Start Data for this exercise

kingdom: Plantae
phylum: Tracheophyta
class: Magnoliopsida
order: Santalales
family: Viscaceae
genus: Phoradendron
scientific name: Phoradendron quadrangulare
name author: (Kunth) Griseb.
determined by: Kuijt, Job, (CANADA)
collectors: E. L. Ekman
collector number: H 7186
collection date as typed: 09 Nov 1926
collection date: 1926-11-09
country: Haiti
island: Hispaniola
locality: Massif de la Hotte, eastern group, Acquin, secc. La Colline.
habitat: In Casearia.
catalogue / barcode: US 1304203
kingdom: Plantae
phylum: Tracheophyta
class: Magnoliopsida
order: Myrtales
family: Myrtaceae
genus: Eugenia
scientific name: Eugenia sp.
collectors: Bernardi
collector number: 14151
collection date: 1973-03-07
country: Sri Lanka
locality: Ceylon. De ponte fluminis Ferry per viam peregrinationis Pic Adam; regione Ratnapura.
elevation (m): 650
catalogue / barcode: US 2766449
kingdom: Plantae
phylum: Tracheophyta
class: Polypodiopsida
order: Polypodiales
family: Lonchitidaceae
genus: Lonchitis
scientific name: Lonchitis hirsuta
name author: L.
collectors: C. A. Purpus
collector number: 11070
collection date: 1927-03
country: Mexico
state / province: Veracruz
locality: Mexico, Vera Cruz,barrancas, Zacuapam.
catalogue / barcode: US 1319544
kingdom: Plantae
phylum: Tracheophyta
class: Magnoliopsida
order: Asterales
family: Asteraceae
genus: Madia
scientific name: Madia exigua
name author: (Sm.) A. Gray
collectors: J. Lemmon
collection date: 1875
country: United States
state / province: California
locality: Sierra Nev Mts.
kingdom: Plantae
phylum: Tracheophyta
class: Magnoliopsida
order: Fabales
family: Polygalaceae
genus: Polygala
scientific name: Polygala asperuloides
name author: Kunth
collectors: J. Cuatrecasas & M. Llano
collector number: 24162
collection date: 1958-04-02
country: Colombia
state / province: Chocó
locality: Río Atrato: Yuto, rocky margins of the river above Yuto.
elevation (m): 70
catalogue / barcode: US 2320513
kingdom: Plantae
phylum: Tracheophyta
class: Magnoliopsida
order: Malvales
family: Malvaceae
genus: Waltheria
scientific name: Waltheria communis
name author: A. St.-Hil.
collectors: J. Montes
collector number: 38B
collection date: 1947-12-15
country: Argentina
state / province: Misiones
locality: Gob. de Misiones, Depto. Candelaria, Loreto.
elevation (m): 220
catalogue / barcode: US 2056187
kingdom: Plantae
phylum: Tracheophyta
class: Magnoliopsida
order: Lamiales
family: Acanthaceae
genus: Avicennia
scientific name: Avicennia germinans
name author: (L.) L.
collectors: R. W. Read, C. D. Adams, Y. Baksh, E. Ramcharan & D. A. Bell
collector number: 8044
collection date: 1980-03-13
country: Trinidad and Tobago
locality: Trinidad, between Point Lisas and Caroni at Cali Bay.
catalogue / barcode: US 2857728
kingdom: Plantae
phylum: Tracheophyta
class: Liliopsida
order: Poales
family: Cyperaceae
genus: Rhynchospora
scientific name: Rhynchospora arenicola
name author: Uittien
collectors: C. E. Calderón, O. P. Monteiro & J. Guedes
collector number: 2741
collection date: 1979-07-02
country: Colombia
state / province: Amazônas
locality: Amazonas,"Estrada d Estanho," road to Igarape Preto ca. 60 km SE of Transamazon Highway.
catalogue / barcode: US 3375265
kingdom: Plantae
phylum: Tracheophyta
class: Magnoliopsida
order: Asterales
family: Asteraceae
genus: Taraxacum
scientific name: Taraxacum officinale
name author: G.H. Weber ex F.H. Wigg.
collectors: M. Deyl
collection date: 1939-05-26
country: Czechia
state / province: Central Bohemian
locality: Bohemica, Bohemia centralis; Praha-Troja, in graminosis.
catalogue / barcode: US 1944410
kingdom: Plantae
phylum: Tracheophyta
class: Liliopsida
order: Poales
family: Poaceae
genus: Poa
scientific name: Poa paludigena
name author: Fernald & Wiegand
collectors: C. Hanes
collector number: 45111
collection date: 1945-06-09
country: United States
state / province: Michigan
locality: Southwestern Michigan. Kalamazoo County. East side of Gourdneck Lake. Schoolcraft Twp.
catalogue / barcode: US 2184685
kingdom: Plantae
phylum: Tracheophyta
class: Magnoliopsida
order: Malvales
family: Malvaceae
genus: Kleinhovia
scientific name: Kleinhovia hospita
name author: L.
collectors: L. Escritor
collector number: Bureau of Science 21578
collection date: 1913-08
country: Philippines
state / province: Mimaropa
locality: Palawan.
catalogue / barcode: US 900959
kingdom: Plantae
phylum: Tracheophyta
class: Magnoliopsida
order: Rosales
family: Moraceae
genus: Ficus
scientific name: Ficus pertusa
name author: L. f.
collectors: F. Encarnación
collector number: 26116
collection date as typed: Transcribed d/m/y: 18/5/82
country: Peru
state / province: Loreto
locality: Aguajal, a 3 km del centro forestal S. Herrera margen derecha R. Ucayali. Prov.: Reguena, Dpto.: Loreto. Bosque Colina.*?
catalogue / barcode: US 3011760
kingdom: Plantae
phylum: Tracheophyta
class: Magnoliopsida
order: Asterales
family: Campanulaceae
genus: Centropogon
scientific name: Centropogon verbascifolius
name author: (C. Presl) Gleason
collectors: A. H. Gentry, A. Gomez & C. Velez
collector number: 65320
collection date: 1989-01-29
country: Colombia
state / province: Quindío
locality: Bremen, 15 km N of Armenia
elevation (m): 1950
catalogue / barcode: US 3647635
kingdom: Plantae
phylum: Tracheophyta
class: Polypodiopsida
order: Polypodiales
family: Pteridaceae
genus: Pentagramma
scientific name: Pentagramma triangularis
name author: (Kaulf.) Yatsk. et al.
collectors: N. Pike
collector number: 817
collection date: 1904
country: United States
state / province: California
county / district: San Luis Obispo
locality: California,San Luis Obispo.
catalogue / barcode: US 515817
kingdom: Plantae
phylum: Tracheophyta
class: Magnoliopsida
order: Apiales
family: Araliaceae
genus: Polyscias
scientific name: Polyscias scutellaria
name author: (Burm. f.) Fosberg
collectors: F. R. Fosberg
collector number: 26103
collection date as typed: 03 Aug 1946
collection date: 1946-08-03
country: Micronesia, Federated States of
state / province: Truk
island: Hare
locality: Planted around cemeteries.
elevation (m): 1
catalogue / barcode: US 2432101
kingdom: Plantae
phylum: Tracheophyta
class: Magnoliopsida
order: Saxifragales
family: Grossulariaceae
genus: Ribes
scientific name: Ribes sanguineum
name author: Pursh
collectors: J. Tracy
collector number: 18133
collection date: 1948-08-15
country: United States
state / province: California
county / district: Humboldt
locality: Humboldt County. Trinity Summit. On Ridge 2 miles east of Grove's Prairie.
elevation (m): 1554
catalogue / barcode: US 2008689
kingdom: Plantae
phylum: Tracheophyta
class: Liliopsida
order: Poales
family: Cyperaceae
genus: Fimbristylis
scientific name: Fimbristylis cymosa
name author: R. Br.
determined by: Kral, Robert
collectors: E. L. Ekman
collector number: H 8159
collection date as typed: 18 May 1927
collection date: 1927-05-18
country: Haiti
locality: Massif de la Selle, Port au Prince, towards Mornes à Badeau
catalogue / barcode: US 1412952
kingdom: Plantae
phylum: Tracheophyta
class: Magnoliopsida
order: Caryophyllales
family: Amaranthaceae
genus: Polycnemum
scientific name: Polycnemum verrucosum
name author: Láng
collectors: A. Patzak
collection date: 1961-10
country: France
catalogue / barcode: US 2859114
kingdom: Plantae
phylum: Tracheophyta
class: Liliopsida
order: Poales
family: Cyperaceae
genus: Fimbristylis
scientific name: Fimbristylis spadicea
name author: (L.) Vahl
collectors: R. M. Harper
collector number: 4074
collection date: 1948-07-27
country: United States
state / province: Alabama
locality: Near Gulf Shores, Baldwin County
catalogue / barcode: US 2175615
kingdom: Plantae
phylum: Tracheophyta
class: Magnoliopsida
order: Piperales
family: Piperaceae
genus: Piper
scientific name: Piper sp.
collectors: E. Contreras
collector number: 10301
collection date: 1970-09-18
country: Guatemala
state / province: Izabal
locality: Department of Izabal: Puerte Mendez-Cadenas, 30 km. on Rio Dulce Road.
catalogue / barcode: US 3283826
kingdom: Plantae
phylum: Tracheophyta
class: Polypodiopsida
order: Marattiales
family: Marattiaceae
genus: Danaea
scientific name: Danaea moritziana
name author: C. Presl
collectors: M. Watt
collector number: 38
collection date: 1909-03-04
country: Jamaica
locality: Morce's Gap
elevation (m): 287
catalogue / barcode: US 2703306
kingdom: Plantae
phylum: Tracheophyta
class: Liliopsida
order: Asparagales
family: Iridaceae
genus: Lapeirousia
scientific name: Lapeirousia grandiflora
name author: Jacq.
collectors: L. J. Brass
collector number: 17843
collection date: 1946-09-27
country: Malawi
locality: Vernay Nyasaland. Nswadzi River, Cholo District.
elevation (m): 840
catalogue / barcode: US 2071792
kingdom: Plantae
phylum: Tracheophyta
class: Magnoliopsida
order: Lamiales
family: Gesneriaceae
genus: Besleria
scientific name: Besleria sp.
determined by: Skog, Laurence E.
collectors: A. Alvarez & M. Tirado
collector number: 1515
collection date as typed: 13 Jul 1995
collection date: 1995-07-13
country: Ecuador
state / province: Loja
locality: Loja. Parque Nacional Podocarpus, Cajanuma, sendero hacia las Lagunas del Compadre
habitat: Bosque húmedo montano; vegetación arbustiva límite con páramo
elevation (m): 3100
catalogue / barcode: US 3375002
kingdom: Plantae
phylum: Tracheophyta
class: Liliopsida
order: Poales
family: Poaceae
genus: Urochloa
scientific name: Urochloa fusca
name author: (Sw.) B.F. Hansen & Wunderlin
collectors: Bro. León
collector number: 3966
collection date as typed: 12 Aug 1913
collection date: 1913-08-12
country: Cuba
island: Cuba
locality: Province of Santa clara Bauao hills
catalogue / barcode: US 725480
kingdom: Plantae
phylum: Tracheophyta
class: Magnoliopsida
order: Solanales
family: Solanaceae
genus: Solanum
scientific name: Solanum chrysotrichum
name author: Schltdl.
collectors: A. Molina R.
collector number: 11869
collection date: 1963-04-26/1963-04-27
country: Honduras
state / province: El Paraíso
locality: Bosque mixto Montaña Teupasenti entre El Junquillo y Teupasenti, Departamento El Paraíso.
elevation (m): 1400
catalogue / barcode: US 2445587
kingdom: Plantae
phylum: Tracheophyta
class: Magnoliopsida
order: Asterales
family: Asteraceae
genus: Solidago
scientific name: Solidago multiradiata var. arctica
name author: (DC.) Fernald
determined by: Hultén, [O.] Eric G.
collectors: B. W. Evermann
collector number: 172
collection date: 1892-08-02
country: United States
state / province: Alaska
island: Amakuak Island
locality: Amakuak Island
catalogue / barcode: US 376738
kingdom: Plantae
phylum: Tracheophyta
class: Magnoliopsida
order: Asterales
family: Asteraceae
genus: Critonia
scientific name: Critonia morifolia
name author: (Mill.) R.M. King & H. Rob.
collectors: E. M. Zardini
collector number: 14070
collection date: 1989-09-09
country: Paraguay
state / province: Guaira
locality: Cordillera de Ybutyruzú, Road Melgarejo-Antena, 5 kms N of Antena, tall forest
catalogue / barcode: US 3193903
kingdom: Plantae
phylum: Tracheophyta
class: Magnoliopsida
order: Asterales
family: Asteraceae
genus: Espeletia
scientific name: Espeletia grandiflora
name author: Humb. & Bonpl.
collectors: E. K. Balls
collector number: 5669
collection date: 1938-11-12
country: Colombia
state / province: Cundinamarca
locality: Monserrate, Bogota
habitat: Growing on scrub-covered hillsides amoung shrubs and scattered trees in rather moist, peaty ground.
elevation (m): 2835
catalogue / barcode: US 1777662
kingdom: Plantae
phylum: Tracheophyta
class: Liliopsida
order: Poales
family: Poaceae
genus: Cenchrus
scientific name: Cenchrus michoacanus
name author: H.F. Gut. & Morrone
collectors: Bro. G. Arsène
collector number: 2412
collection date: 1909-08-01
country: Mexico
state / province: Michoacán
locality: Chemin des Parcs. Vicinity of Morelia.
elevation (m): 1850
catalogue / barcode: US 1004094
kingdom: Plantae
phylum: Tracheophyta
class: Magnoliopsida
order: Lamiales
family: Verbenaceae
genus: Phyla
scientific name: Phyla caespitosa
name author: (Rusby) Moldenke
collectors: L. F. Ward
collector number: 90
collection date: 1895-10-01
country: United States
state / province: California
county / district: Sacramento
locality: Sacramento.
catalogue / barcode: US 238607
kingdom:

End Data for this exercise

What the task requires ->
Copy out, word for word, the lines above that run from the start of the entries through the line containing "habitat: In Casearia.", including that line.

The solution ->
kingdom: Plantae
phylum: Tracheophyta
class: Magnoliopsida
order: Santalales
family: Viscaceae
genus: Phoradendron
scientific name: Phoradendron quadrangulare
name author: (Kunth) Griseb.
determined by: Kuijt, Job, (CANADA)
collectors: E. L. Ekman
collector number: H 7186
collection date as typed: 09 Nov 1926
collection date: 1926-11-09
country: Haiti
island: Hispaniola
locality: Massif de la Hotte, eastern group, Acquin, secc. La Colline.
habitat: In Casearia.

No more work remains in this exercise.